Yannick Murphy (Abacus, £9.99)

If you want to be a good ghost, stay quiet for almost a century. Then, on the anniversary of your death, begin to haunt the dreams of a writer so that the writer tells your story the way it should be told."

Thus reads the endpiece to Murphy's novel. It is more or less exactly 90 years since Mata Hari was executed, and her ghost has obviously been haunting Murphy's dreams, to the extent that she has written the story of the infamous, exotic, tragic dancer.

The narrator, Mata Hari herself, recounts episodes of her life from her prison cell, awaiting execution for the crime of spying - a charge she denied to the end.
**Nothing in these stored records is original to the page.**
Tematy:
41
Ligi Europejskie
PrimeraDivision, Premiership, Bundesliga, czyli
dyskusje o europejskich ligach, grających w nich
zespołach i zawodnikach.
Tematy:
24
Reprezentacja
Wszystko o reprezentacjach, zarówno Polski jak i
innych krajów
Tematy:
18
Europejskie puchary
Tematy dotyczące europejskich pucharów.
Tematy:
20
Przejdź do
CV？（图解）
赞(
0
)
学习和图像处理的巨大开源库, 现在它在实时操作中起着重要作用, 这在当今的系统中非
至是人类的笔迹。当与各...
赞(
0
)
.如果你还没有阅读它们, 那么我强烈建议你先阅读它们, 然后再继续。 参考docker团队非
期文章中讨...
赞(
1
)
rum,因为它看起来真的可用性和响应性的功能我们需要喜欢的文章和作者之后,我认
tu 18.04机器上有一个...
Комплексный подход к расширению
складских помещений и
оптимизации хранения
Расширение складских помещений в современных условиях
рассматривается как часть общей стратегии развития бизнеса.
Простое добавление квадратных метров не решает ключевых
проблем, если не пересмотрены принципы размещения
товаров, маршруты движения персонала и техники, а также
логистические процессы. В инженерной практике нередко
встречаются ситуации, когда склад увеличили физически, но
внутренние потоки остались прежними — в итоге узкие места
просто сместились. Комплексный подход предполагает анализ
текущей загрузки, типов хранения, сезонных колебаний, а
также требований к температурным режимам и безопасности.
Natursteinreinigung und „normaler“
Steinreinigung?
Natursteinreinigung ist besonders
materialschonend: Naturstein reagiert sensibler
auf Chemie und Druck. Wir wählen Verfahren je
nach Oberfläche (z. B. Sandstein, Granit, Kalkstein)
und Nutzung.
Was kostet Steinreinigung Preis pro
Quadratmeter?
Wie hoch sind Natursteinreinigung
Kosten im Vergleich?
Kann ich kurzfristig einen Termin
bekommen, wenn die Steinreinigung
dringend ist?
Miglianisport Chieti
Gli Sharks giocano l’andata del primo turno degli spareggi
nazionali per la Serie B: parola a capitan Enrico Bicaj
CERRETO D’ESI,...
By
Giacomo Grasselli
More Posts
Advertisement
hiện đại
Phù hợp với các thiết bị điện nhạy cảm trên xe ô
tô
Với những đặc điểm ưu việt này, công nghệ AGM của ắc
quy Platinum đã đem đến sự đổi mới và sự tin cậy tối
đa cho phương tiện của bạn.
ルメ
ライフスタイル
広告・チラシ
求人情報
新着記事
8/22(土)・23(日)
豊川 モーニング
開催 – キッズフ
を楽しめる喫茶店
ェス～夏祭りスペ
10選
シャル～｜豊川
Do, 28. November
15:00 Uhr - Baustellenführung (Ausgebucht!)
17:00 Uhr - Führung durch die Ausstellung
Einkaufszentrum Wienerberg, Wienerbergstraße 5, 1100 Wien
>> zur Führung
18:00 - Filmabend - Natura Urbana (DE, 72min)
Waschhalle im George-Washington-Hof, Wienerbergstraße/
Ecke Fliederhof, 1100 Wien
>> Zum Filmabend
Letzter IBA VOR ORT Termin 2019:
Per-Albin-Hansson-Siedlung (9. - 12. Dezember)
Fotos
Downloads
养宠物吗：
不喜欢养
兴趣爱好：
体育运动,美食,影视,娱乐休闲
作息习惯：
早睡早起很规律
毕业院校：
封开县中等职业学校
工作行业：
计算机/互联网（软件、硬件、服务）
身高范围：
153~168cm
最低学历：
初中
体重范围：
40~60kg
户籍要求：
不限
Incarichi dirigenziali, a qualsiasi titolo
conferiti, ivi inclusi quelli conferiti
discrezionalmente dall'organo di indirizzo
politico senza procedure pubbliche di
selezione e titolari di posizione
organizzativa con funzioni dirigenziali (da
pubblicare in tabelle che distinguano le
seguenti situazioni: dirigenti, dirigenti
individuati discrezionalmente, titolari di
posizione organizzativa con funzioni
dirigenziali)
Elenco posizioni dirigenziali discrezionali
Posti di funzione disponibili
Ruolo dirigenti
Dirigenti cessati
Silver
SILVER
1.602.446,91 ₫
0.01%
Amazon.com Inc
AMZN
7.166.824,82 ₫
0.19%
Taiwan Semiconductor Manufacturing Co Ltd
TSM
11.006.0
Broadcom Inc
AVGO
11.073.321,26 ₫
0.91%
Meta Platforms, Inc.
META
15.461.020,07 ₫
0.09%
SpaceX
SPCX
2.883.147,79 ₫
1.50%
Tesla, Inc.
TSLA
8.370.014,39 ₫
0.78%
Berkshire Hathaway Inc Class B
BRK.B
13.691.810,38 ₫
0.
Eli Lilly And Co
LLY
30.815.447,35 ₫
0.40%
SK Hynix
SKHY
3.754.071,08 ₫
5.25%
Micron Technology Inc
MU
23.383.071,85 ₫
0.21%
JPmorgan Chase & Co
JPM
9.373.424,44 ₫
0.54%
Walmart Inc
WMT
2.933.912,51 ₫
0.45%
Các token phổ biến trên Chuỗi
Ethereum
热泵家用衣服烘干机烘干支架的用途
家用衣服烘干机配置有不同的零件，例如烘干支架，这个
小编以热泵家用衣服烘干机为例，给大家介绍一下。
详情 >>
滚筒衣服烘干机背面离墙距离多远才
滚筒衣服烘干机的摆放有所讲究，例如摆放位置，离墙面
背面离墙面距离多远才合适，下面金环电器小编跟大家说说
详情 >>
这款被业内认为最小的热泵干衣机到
She looks back on her life, interspersing snippets here and there, with the thread of time weaving in and out of the present. We learn her story gradually, between exchanges with the prison doctor.

Hers is a fascinating story, and Murphy revels in the telling of it. The novel opens dramatically, and significantly, with Mata Hari recalling the time when she cheated death during her childhood in The Netherlands, when she walked across the sandbanks, and narrowly escaped capture by the man-eating tide - the memory and inspiration of this stayed with her throughout her life.

This was just one significant incident in an eventful life, lived to the edge, at the edge. An unorthodox childhood led to an unhappy marriage to a Dutch naval officer, who took her to Indonesia. There, among the rich beauty of the jungles, she immersed herself in the local culture, to the disapproval of her husband. The marriage became increasingly ugly; her son died in unexplained circumstances; and she returned to Europe to live a life alone. Then began the temple dancing, the shocking but captivating dancing with veils, and ultimately the arrest for spying. Yet she was always yearning for her lost children.

Mata Hari's story in itself is a fascinating one. Murphy has combined its truths and myths with her own interpretations and ideas to produce a tale that is truly haunting; completely mesmerising.